Ultrastructural Modifications of Cell Membranes and Organelles Induced by Sonoporation

Sonoporation increases transiently the native cell membrane permeability. However, the exact mechanism involved in the membrane permeabilization remains to be elucidated. While, no consensus is reached, the pore formation is usually hypothesized as having a central role in the membrane permeabilization induced by sonoporation. In this study, we investigate the sonoporation effect on the plasma membrane and organelles using electron microscopy. Adherent U-87 MG cells were insonated at 1 MHz, 1 W/cm(2) acoustic intensity, 20% duty cycle for 10 or 60 s. BR14 (R) microbubbles were added at a bubble/cell ratio of 5. SYTOX (R) Green was used as a permeabilization marker. With these US conditions in combination with BR14 (R), flow cytometry results showed a permeabilization rate of 60%. The ultrastructural modifications of the cells were monitored by scanning and transmission electron microscopy (SEM/TEM) either immediately or 15 min post-sonoporation. Based on SEM images, the control cells (No US) showed a regular plasma membrane with microvilli, while the insonified cells (US+BR14 (R)) exhibited circular and dark spots on their surfaces, suggesting pore-like structures. The number of these structures increased in the presence of BR14 (R) and with the insonation time. The pore-like structures size distribution is heterogeneous, and ranged from 10 nm to 160 nm. However, these structures might also correspond to caveolae or clathrin endocytic vesicles. To investigate the transient character of these structures, the cells were fixed 15 min after sonoporation. The results showed that the number of these pore-like structures decreased strongly indicating that the cells are still metabolically active.
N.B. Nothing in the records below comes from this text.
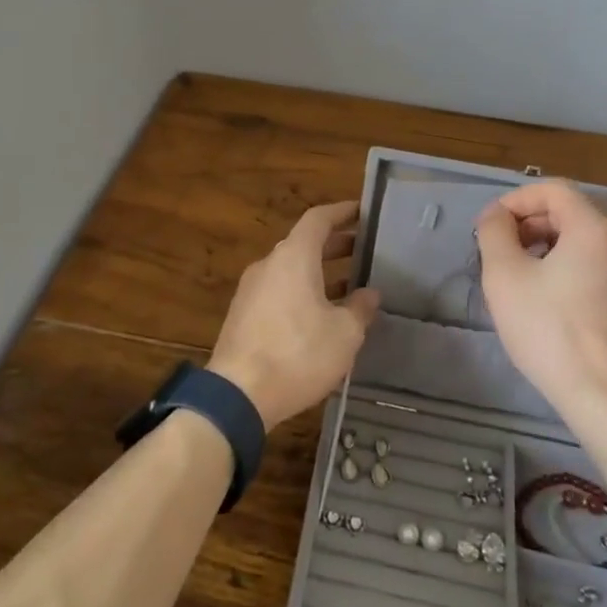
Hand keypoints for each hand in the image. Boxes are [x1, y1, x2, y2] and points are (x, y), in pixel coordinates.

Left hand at [208, 202, 380, 429]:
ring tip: (350, 287)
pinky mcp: (243, 315)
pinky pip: (279, 291)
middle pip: (304, 243)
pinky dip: (302, 292)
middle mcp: (269, 264)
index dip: (342, 212)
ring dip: (320, 272)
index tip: (362, 211)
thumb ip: (360, 309)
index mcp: (293, 257)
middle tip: (364, 251)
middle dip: (335, 245)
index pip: (318, 219)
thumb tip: (368, 294)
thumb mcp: (344, 334)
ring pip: (291, 269)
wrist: (238, 394)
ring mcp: (251, 290)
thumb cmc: (298, 354)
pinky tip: (321, 317)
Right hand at [474, 180, 606, 421]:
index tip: (493, 225)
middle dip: (539, 219)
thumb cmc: (551, 332)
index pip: (554, 189)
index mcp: (595, 227)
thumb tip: (496, 216)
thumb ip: (495, 233)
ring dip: (561, 242)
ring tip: (533, 272)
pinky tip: (564, 300)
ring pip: (598, 238)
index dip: (517, 199)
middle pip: (579, 209)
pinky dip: (584, 266)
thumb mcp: (505, 277)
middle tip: (510, 245)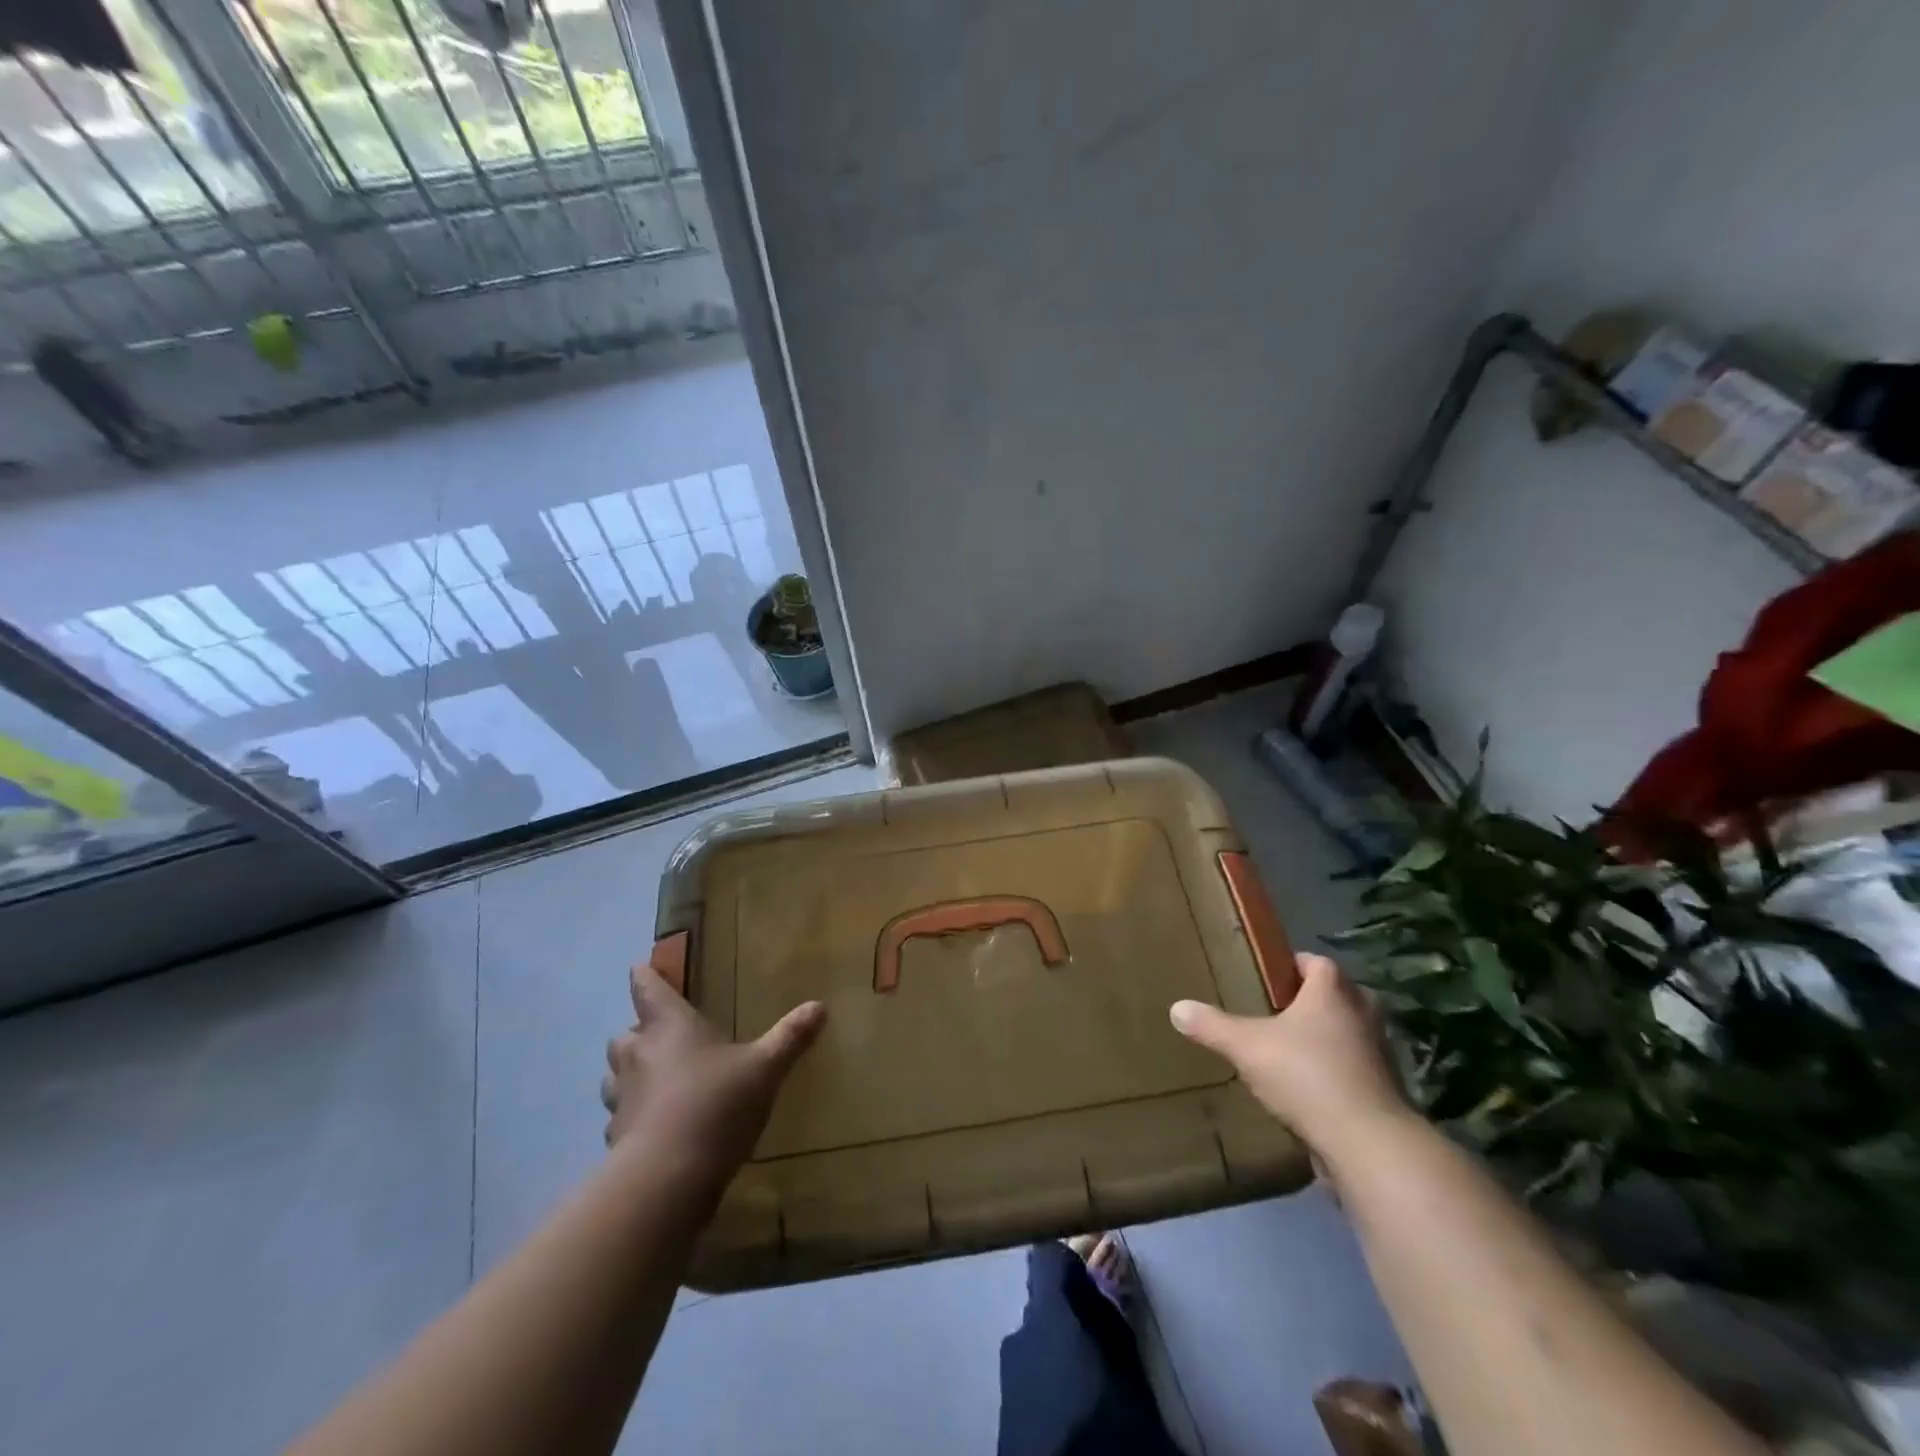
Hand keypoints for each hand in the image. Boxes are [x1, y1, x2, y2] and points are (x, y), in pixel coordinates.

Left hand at [601, 965, 825, 1184]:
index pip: (648, 989)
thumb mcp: (765, 1068)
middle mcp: (639, 1055)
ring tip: (652, 1080)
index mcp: (670, 1026)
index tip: (639, 966)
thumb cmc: (717, 1103)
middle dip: (638, 1032)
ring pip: (614, 1077)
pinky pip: (620, 1119)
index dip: (644, 976)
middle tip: (659, 1035)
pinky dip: (632, 1117)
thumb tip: (820, 1006)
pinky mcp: (616, 1139)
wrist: (667, 1177)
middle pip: (625, 1034)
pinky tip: (653, 1127)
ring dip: (628, 1075)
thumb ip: (790, 1037)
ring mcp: (622, 1099)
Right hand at [1170, 953, 1409, 1159]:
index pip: (1316, 961)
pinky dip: (1338, 1073)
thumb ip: (1212, 1026)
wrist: (1369, 1144)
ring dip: (1327, 1039)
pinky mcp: (1386, 1092)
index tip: (1268, 978)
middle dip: (1311, 1002)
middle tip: (1277, 1013)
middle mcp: (1363, 1014)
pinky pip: (1357, 1069)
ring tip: (1290, 1052)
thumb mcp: (1247, 1047)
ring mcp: (1381, 1054)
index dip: (1292, 966)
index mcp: (1333, 991)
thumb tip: (1177, 1008)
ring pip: (1350, 1033)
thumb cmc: (1307, 1075)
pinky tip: (1309, 1090)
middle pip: (1338, 995)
The maximal size of these pores is 100 nm and we suggest that small pores still require more time to reseal. Sonoporation effects on the organelles structure were investigated. Based on TEM images, insonified cells (US+BR14 (R)) presented a stimulation of endocytosis pathways compared to control cells. In addition, the sonoporated cells showed less dense cytoplasm, suggesting a decrease of their viscosity, which would facilitate the intracellular traffic of delivered molecules. In conclusion, these microscopic observations reveal that the sonoporation effects are not confined to the membrane only, but also occur at the intracellular level.